EXERCISE: In the listing that follows, the range to quote begins at the line that has "(154, 378) = (183, 647): black" and ends after the line that has "(487, 257) = (740, 361): radio -> none"; quote it verbatim and add nothing.

--- DATA FOR PROCESSING Enclosed Below ---

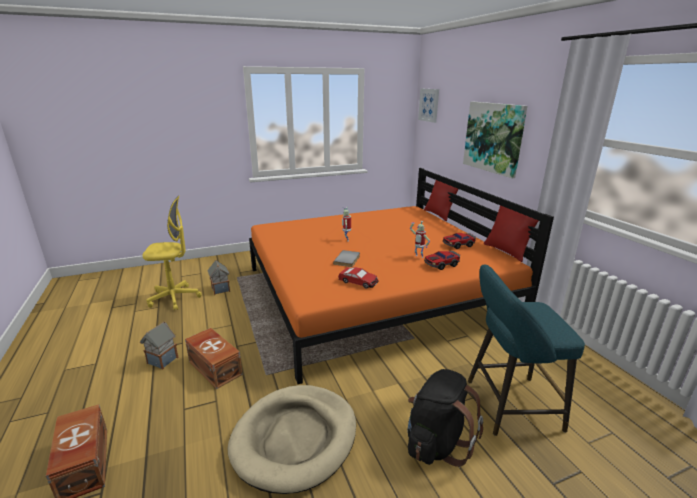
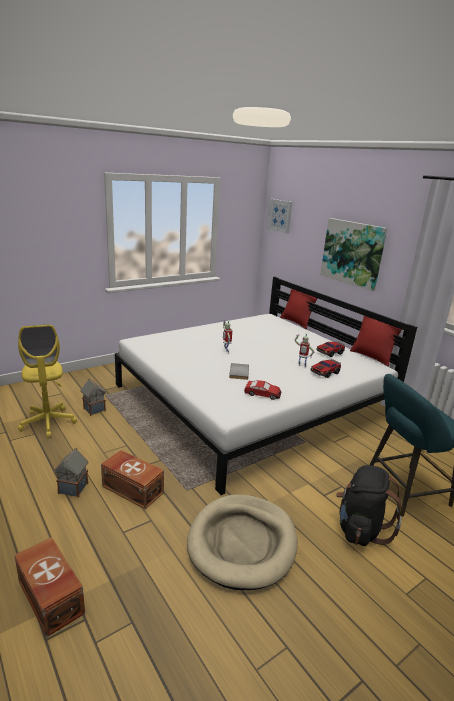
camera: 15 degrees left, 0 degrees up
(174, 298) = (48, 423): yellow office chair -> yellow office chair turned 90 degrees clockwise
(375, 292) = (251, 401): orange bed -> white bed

--- End of Enclosed DATA FOR PROCESSING ---
--- DATA FOR PROCESSING Enclosed Below ---

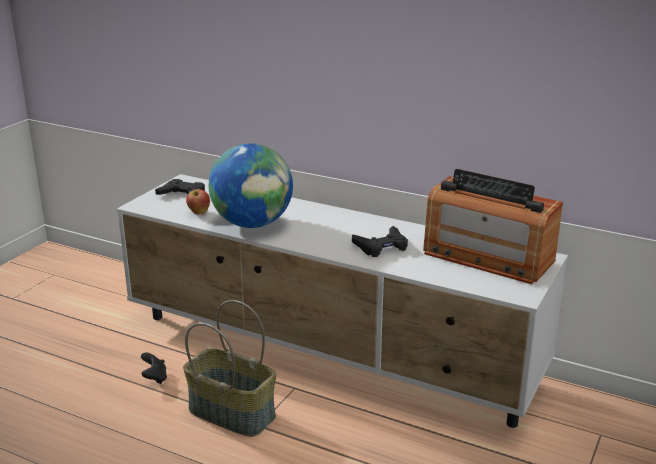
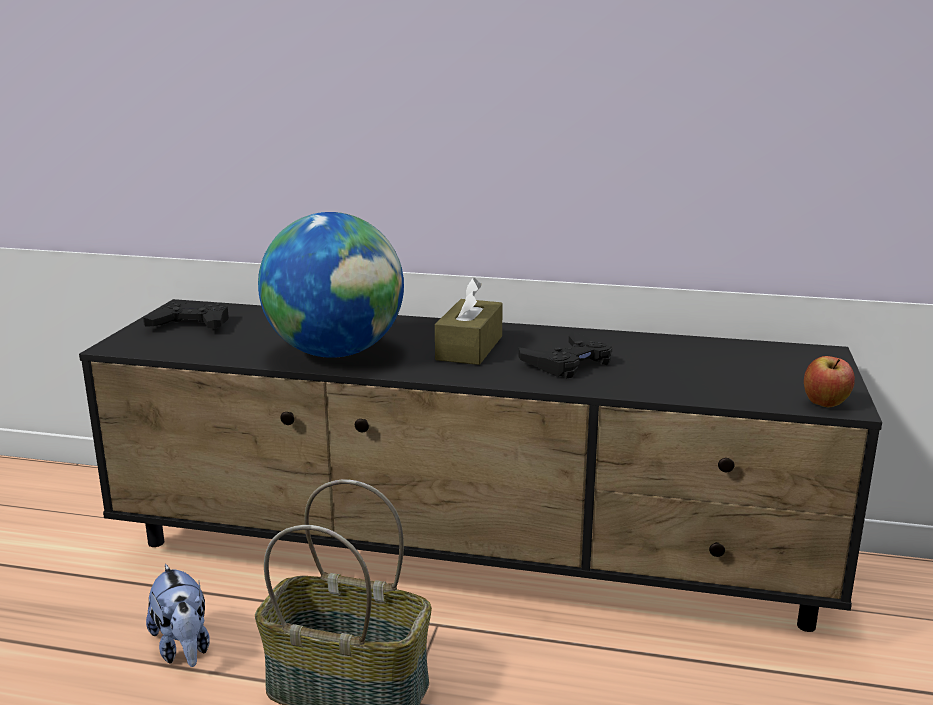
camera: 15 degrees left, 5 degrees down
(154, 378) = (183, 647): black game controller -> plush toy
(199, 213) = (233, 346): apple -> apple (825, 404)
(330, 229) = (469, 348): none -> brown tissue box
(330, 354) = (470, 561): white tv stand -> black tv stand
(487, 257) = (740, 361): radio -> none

--- End of Enclosed DATA FOR PROCESSING ---

SOLUTION FOR THIS PROBLEM:
(154, 378) = (183, 647): black game controller -> plush toy
(199, 213) = (233, 346): apple -> apple (825, 404)
(330, 229) = (469, 348): none -> brown tissue box
(330, 354) = (470, 561): white tv stand -> black tv stand
(487, 257) = (740, 361): radio -> none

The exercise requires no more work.